Crescimento econômico atrai as companhias aéreas

Panamá aparece nos planos de dois dos principais jogadores da aviação internacional.

A americana United, que se fundiu em 2012, com a Continental, e a alemã Lufthansa não descartam aumentar sua presença no mercado panamenho. Salvador Marrero, diretor executivo para a América Central de United, precisou que a linha aérea lida com nove centros de conexão nos Estados Unidos, pela qual, tem possibilidades de estabelecer novos vôos entre ambos os países.

A linha aérea, que em 2012 registrou uma perda de 723 milhões de dólares, manteve vôos diretos entre Panamá e as cidades de Houston e Nova Iorque, nos Estados Unidos.

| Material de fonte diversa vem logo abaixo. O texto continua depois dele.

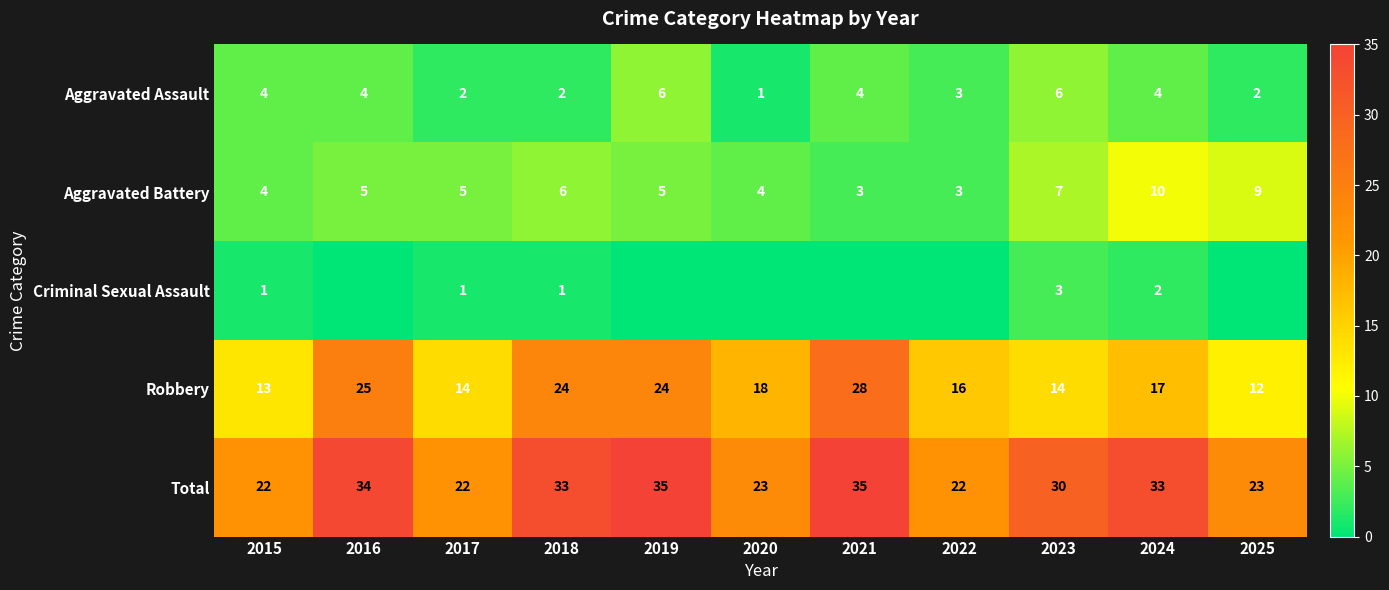

Is the value of Criminal Sexual Assault at 2023 greater than the value of Total at 2023?

No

O ano passado, a empresa registrou um tráfego de 258 mil 997 passageiros em ambas as conexões.

Marrero assinalou que superados os processos relacionados com a fusão com Continental, 2013 será um ano de consolidação para a empresa com um investimento de 550 milhões de dólares.

“Além de adquirir novos aviões, vamos investir para melhorar a experiência de nossos passageiros a bordo das aeronaves, assim como em nossos centros de conexões”, explicou.

De seu lado, Wolfgang Will, diretor geral para México e Centro América de Lufthansa, assinalou que a América Latina se apresenta como um mercado para impulsionar as operações da companhia, que no ano passado, se calculou um ganho de 524 milhões de dólares.

O executivo assinalou que Panamá se sobressai na região, como um dos mercados de maior crescimento, o que tem chamado a atenção da linha aérea alemã.

Além de aproveitar o fato de que Panamá tem sido selecionado por mais de 70 multinacionais para instalar seus escritórios, Lufthansa vê no hub aéreo, que mantém com as linhas aéreas Copa em Tocumen, uma oportunidade para chegar a outros países na região e no Caribe.

Ambos os executivos assinalam que 2013 se configura como um ano positivo para o tráfego de passageiros, mas advertem que o aumento no preço do combustível continuará golpeado a indústria da aviação.

Adicional ao combustível, o diretor de Lufthansa indica que cada dia os países estão aumentando os impostos da linha aérea. ”Aparentemente, os governos estão copiando este modelo de colocar mais impostos no negócio da aviação, o que é delicado, porque neste negócio temos uma margem de operação ampla”, indicou.

Quanto às novas fusões na indústria, Marrero e Will opinam que será uma tendência que seguirá durante 2013, porque as companhias buscam reduzir seus custos operativos e aumentar seus benefícios. O ano de 2013 começou com o anúncio da fusão entre American Airlines e US Airways. Se a operação for aprovada pelos órgãos reguladores, a fusão converterá ambas as companhias no maior grupo aeronáutico do mundo, à frente do Delta, que se juntou com Western em 2008 e United.